══ Excerpt to read

Wednesday, May 22, 2013

Another great graphic novel from First Second!

Battling Boy by Paul Pope
Humanity is plagued by monsters. Some snatch children and others eat metal. When the hero Haggard West dies trying to fight the monsters, the hero world on high sends down Battling Boy for his rambling (test), giving him only a place to stay and twelve t-shirts, each with a different trait. Battling Boy may be superhuman, but he's still just a kid. Quickly paced, readers will be pulled into the story only to linger over Pope's stunning drawings and original monsters. While I've already started to reread, the sequel can't come soon enough.

Tuesday, May 7, 2013

This Fall: A New Graphic Novel from Matt Phelan

Bluffton: My Summers with Buster by Matt Phelan
As with his two previous books, Phelan bases Bluffton on actual events. In this case, the childhood summers of actor, filmmaker, and comedian Buster Keaton. Keaton and his family summered by a lake in Michigan, where he and his fellow vaudevillians pulled pranks, told rousing stories, and played lots of baseball. Through the eyes of Henry, a normal turn-of-the-century boy, readers are introduced to Buster's early life and the magic of summers in which the circus came right to one's door. Phelan's sprightly line and fluid watercolor captures the exuberant movements of his characters and the glowing light of summer. Those who enjoy Phelan's past work or historical fiction and teachers shifting to the Common Core will want to snag a copy! 

*Unfortunatelythe digital review copy was in black and white and the final print version will be in full-color. I'll have to pick up a copy when it pubs! 

Sunday, May 5, 2013

I procrastinated by reading Rainbow Rowell's Fangirl...

 * And yes, the cover is illustrated by the creator of "Nimona," Noelle Stevenson. If you don't know Nimona, go check it out!

════
══ The data

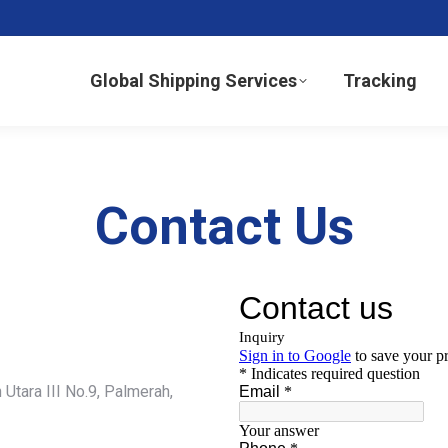
Global Shipping Services
Tracking
Contact Us
Utara III No.9, Palmerah,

════

(Work item A)
Answer these questions using the book-review blog posts:
(i) How many t-shirts is Battling Boy given when he is sent down?
(ii) Where did Buster Keaton and his family spend their summers?
(iii) Who illustrated the cover of Fangirl?
(Work item B) Extend the book-review blog posts, picking up right after their last sentence.
The data was taken from a different source than the book-review blog posts.

(Answer section A)
(i) Twelve.
(ii) By a lake in Michigan.
(iii) Noelle Stevenson, the creator of "Nimona."

(Answer section B)
Fangirl by Rainbow Rowell
Cather's completely different from her twin sister Wren. While Wren parties and tries new things at college, Cather doesn't want to leave her dorm room and her comfort zone. Besides, she needs to stay in and write the latest chapter of her Simon Snow (think Harry Potter) Fanfic as thousands of fans are waiting for her post. But Cather's upperclassman roommate and her ex-boyfriend both fall for Cather's nerdy quiet, pushing her to try something (anything) new. Meanwhile, Wren's lifestyle is catching up with her, Cather's mother, who's been absent 10 years, is trying to establish contact and her dad isn't adjusting to an empty nest. With empathy and balance Rainbow Rowell writes of the realistic problems, revelations, and sweet moments of a college freshman in a novel that will hook anyone who grew up with Harry Potter mid-night release parties.

Friday, May 3, 2013

Remember Nursery Rhyme Comics?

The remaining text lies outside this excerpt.